(Extracted records)
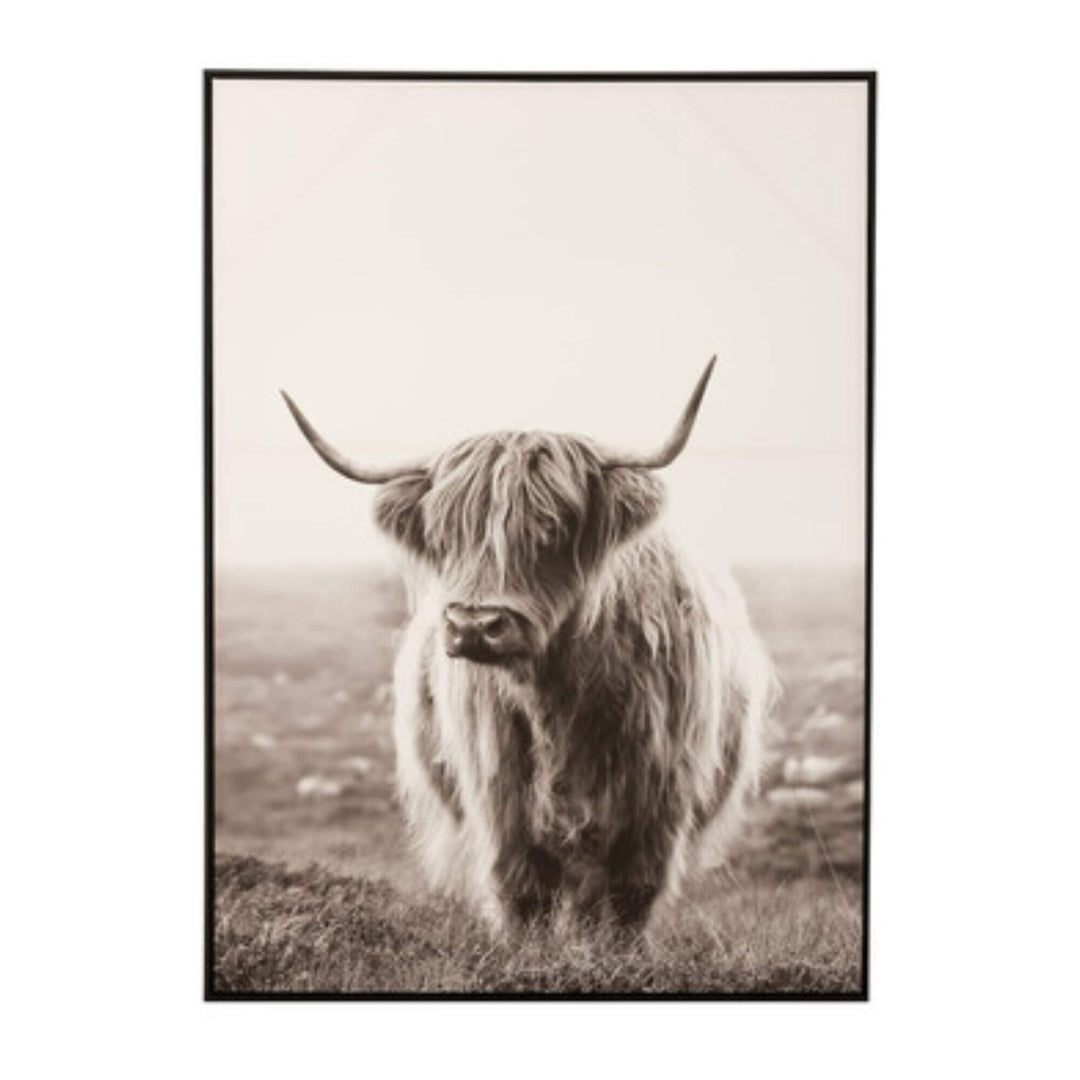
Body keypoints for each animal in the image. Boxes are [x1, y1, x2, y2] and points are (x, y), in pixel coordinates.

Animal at [281, 358, 774, 934]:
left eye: (552, 529)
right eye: (445, 535)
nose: (474, 626)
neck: (555, 697)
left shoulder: (657, 799)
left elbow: (631, 896)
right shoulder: (499, 795)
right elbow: (522, 892)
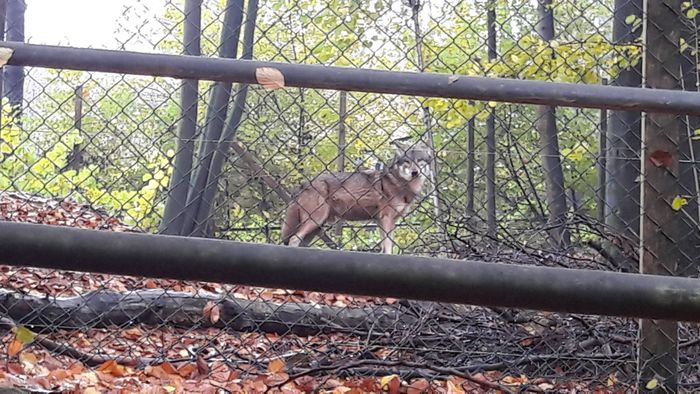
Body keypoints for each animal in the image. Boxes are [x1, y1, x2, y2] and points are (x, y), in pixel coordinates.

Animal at [280, 140, 432, 254]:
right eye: (407, 161)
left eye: (419, 160)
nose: (414, 172)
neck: (398, 183)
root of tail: (304, 183)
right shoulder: (386, 218)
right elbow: (388, 247)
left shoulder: (384, 221)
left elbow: (384, 247)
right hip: (315, 221)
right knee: (293, 240)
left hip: (315, 228)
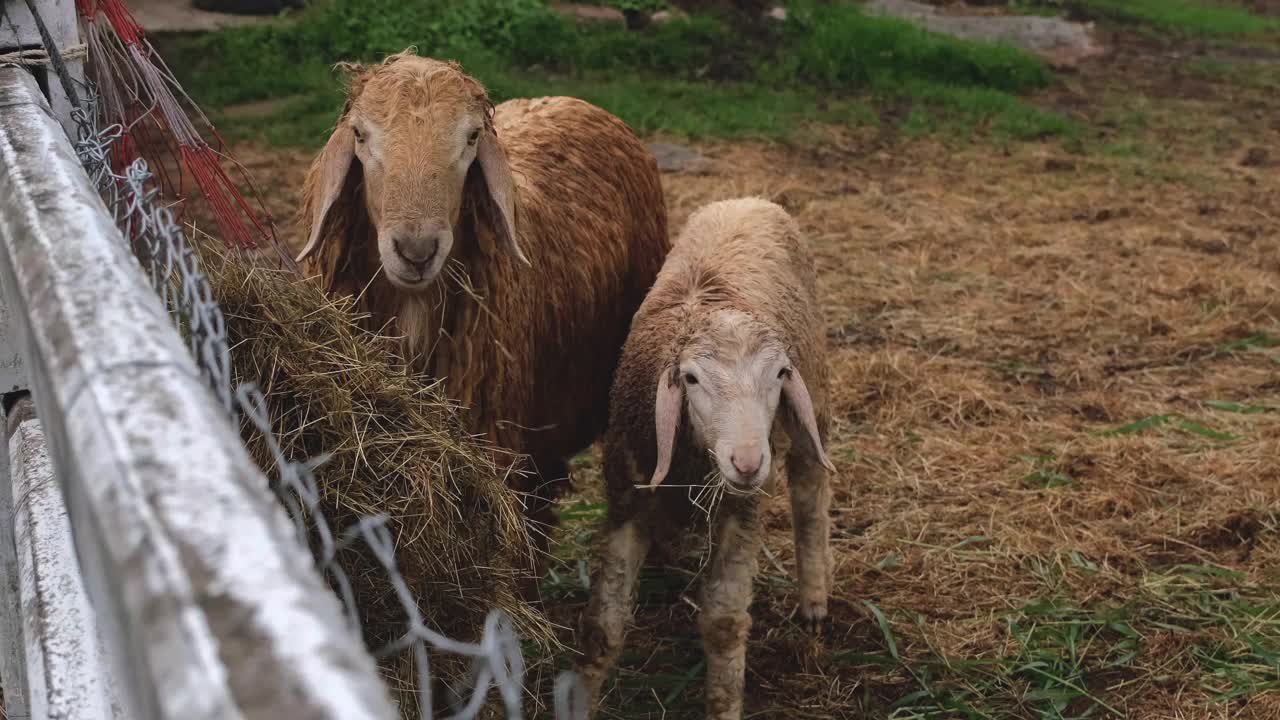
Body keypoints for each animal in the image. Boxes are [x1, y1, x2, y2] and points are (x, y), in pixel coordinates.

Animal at [576, 197, 834, 717]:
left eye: (780, 373)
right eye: (691, 379)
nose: (749, 463)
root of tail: (747, 199)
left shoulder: (744, 509)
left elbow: (724, 623)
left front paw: (724, 703)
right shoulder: (628, 497)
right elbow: (602, 628)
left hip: (812, 401)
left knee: (810, 493)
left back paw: (814, 598)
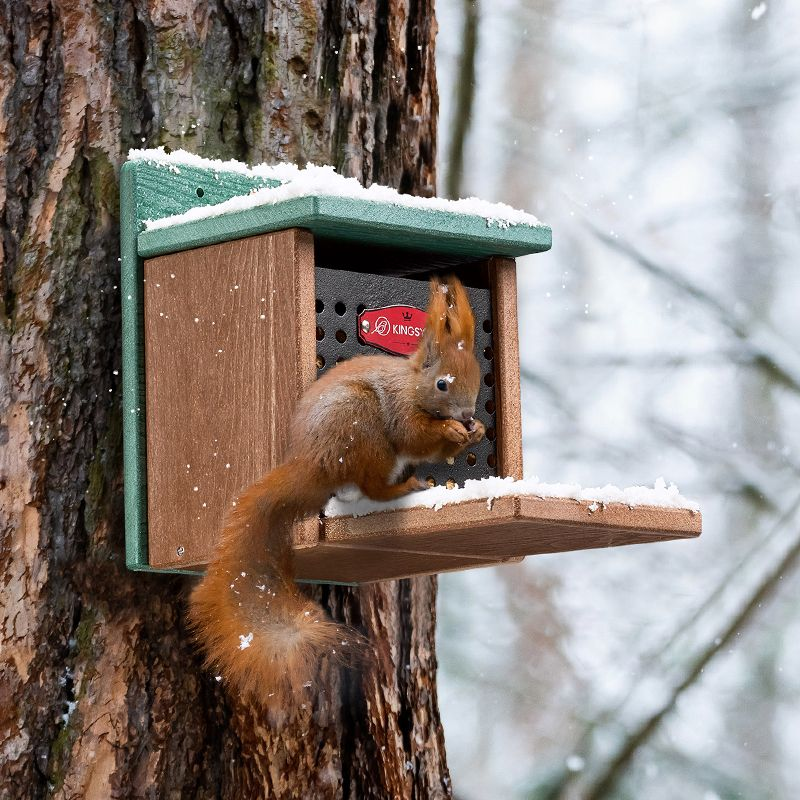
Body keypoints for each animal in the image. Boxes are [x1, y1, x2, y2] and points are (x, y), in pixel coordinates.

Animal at [188, 274, 486, 704]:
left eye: (477, 378)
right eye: (442, 384)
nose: (467, 415)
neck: (412, 385)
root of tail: (312, 465)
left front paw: (474, 431)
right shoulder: (401, 412)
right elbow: (413, 436)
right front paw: (451, 430)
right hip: (362, 430)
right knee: (373, 486)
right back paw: (401, 489)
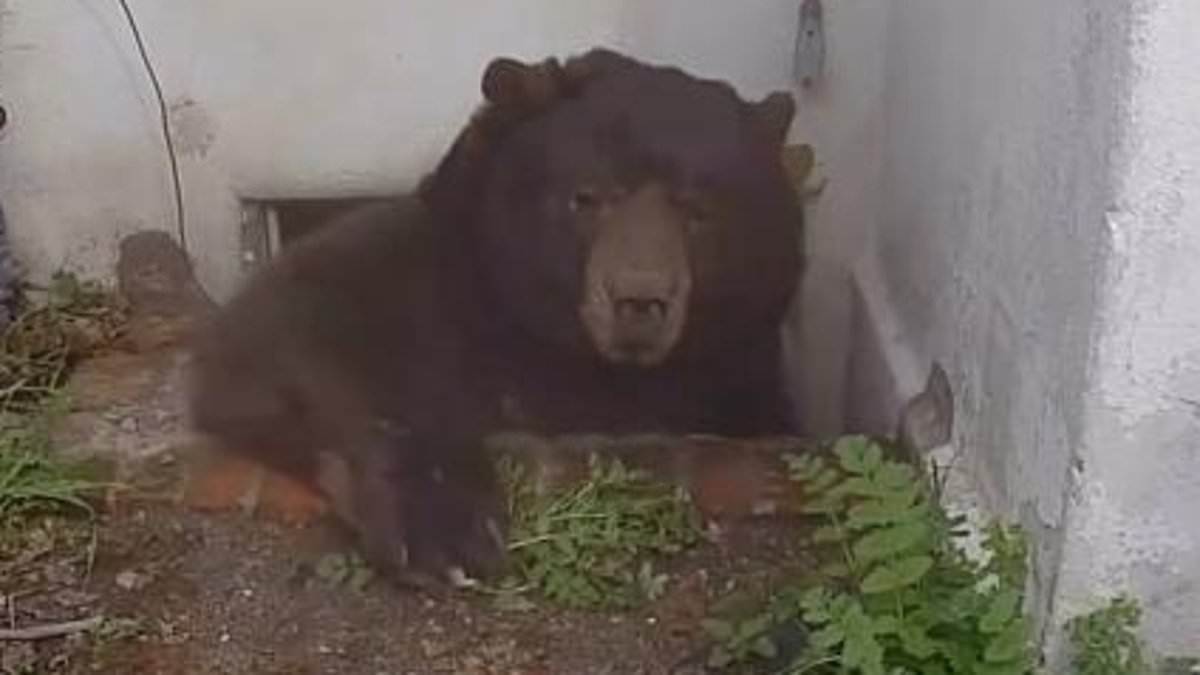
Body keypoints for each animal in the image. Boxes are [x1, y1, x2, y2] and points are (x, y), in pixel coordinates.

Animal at [186, 47, 804, 587]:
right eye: (586, 197)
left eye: (698, 210)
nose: (639, 298)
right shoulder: (429, 275)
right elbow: (282, 324)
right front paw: (441, 528)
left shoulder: (734, 378)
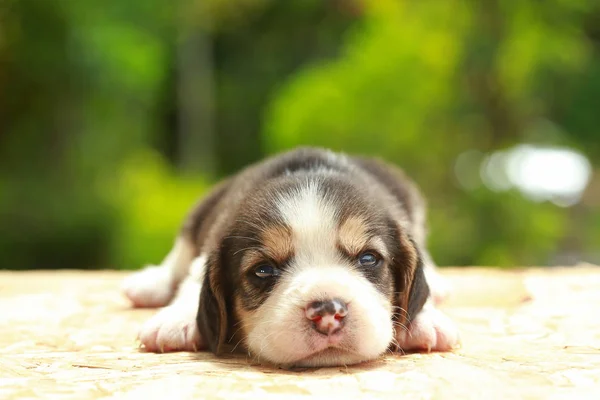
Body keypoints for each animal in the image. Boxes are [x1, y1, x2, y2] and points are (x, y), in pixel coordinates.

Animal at [122, 148, 460, 368]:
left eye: (368, 258)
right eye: (263, 270)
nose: (328, 312)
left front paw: (425, 319)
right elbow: (192, 278)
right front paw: (177, 318)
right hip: (200, 211)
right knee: (179, 255)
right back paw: (150, 283)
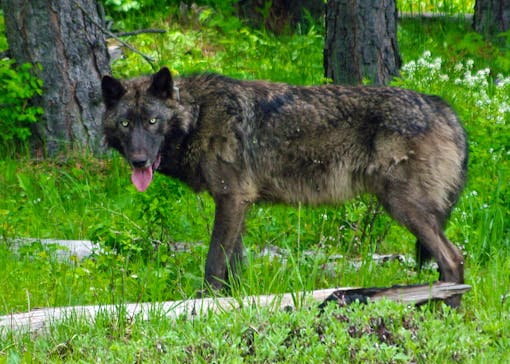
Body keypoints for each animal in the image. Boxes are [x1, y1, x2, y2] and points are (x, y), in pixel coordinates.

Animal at [101, 67, 468, 302]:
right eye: (125, 123)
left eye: (153, 121)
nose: (139, 161)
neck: (200, 117)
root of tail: (443, 106)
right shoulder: (238, 203)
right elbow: (234, 266)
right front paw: (228, 306)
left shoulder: (231, 199)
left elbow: (213, 263)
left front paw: (203, 303)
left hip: (403, 207)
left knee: (453, 260)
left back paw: (444, 318)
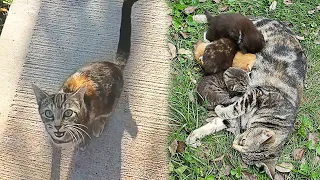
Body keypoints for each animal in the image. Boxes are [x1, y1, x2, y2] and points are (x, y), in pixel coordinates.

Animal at [31, 0, 138, 149]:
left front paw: (81, 143)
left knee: (105, 115)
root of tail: (114, 65)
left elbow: (82, 134)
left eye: (68, 113)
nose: (57, 126)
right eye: (48, 113)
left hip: (110, 104)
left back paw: (98, 126)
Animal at [186, 16, 306, 179]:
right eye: (243, 141)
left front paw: (194, 136)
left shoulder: (236, 118)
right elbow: (236, 107)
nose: (234, 143)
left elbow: (216, 123)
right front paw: (220, 110)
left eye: (242, 146)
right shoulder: (257, 94)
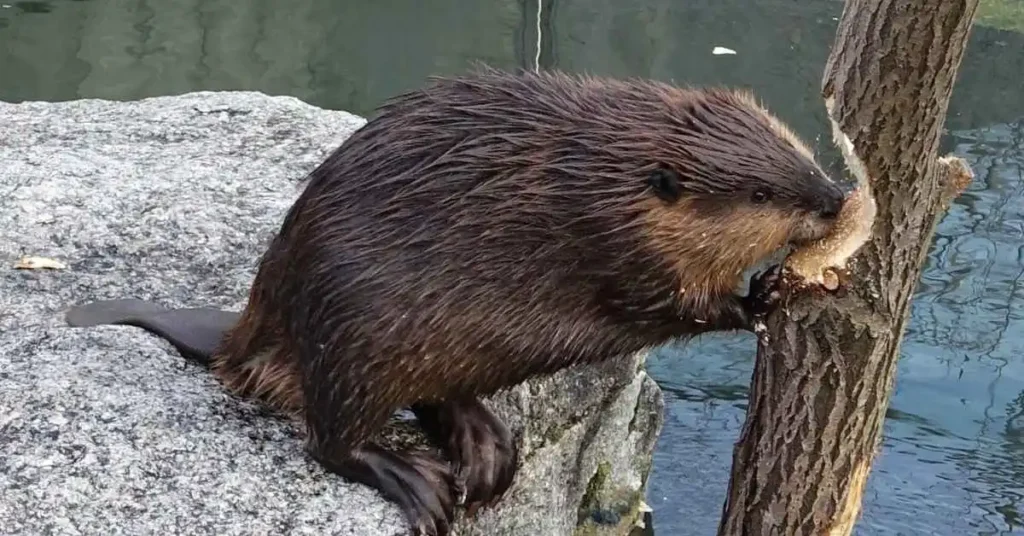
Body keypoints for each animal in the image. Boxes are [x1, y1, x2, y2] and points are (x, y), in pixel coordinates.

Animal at [66, 67, 847, 536]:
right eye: (760, 193)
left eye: (795, 149)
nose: (836, 199)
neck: (597, 174)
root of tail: (246, 335)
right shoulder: (606, 242)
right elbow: (661, 300)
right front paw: (760, 297)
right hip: (354, 340)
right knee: (330, 438)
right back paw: (418, 481)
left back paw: (486, 450)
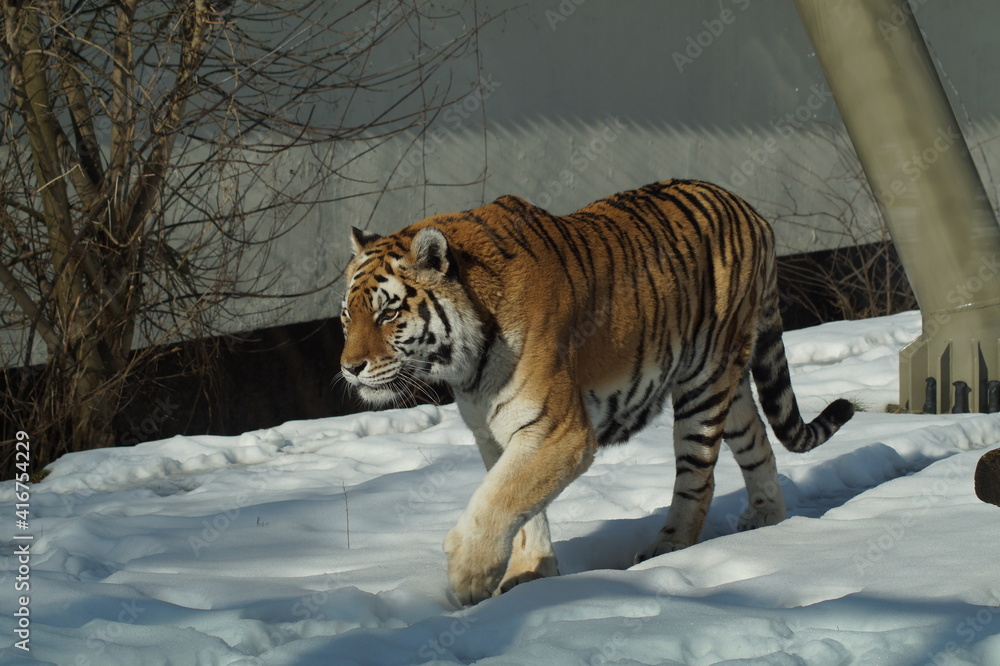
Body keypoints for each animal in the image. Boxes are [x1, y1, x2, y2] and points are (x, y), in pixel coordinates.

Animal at [340, 179, 855, 605]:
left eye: (387, 314)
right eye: (347, 316)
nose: (349, 368)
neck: (464, 363)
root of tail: (751, 210)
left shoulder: (558, 431)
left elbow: (501, 497)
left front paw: (469, 576)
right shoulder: (495, 434)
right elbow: (523, 509)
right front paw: (530, 575)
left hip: (703, 384)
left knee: (698, 478)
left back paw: (667, 549)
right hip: (729, 381)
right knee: (758, 442)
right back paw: (767, 520)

— What you have to do —
Transcribe the entries above verbatim, omitting their pictures.

— Answer for this exercise —
Body keypoints for each animal in the image. Boxes are [x1, y1, x2, y2] and points are (x, y), in pixel coordinates.

Animal at [281, 358, 774, 934]:
left eye: (552, 529)
right eye: (445, 535)
nose: (474, 626)
neck: (555, 697)
left shoulder: (657, 799)
left elbow: (631, 896)
right shoulder: (499, 795)
right elbow: (522, 892)
Body keypoints for each animal in the image. Boxes are [x1, y1, x2, y2] and points are (x, y), in pixel coordinates.

Animal at [280, 140, 432, 254]:
right eye: (407, 161)
left eye: (419, 160)
nose: (414, 172)
neck: (398, 183)
root of tail: (304, 183)
right shoulder: (386, 218)
right elbow: (388, 247)
left shoulder: (384, 221)
left elbow: (384, 247)
right hip: (315, 221)
right knee: (293, 240)
left hip: (315, 228)
Body keypoints for each animal in the image. Boxes are [x1, y1, x2, y2] and points are (x, y), in pixel coordinates.

Animal at [576, 197, 834, 717]:
left eye: (780, 373)
right eye: (691, 379)
nose: (749, 463)
root of tail: (747, 199)
left shoulder: (744, 509)
left elbow: (724, 623)
left front paw: (724, 703)
right shoulder: (628, 497)
right elbow: (602, 628)
left hip: (812, 401)
left knee: (810, 493)
left back paw: (814, 598)
Body keypoints for each animal in the image. Boxes are [x1, y1, x2, y2] and points are (x, y), in pixel coordinates.

Animal at [188, 274, 486, 704]:
left eye: (477, 378)
right eye: (442, 384)
nose: (467, 415)
neck: (412, 385)
root of tail: (312, 465)
left front paw: (474, 431)
right shoulder: (401, 412)
right elbow: (413, 436)
right front paw: (451, 430)
right hip: (362, 430)
right knee: (373, 486)
right back paw: (401, 489)
Body keypoints for each animal in the image. Boxes are [x1, y1, x2, y2] and points are (x, y), in pixel coordinates.

Animal at [186, 47, 804, 587]:
right eye: (586, 197)
left eye: (698, 210)
nose: (639, 298)
right shoulder: (429, 275)
right elbow: (282, 324)
right front paw: (441, 528)
left shoulder: (734, 378)
Body keypoints for each animal in the image. Boxes are [x1, y1, x2, y2] and points are (x, y), in pixel coordinates.

Animal at [122, 148, 460, 368]:
left eye: (368, 258)
right eye: (263, 270)
nose: (328, 312)
left front paw: (425, 319)
right elbow: (192, 278)
right front paw: (177, 318)
right hip: (200, 211)
right knee: (179, 255)
right back paw: (150, 283)
Body keypoints for each animal in the image. Boxes are [x1, y1, x2, y2] and points are (x, y), in pixel coordinates.

Animal at [101, 67, 468, 302]:
right eye: (125, 123)
left eye: (153, 121)
nose: (139, 161)
neck: (200, 117)
root of tail: (443, 106)
right shoulder: (238, 203)
right elbow: (234, 266)
right front paw: (228, 306)
left shoulder: (231, 199)
left elbow: (213, 263)
left front paw: (203, 303)
left hip: (403, 207)
left knee: (453, 260)
left back paw: (444, 318)
Body keypoints for each animal in the image. Boxes are [x1, y1, x2, y2] and points are (x, y), in pixel coordinates.

Animal at [31, 0, 138, 149]:
left front paw: (81, 143)
left knee: (105, 115)
root of tail: (114, 65)
left elbow: (82, 134)
left eye: (68, 113)
nose: (57, 126)
right eye: (48, 113)
left hip: (110, 104)
left back paw: (98, 126)
Animal at [186, 16, 306, 179]:
right eye: (243, 141)
left front paw: (194, 136)
left shoulder: (236, 118)
right elbow: (236, 107)
nose: (234, 143)
left elbow: (216, 123)
right front paw: (220, 110)
left eye: (242, 146)
right shoulder: (257, 94)
Body keypoints for each animal in the image. Boxes are [x1, y1, x2, y2] and points are (x, y), in pixel coordinates.

Animal at [66, 67, 847, 536]:
right eye: (760, 193)
left eye: (795, 149)
nose: (836, 199)
neck: (597, 174)
root of tail: (246, 335)
right shoulder: (606, 242)
right elbow: (661, 300)
right front paw: (760, 297)
right hip: (354, 340)
right knee: (330, 438)
right back paw: (418, 481)
left back paw: (486, 450)
Body keypoints for each animal in the image. Boxes are [x1, y1, x2, y2] and points are (x, y), in pixel coordinates.

Animal at [340, 179, 855, 605]:
left eye: (387, 314)
right eye: (347, 316)
nose: (349, 368)
neck: (464, 363)
root of tail: (751, 210)
left shoulder: (558, 431)
left elbow: (501, 497)
left front paw: (469, 576)
right shoulder: (495, 434)
right elbow: (523, 509)
right front paw: (530, 575)
left hip: (703, 384)
left knee: (698, 478)
left back paw: (667, 549)
right hip: (729, 381)
right knee: (758, 442)
right back paw: (767, 520)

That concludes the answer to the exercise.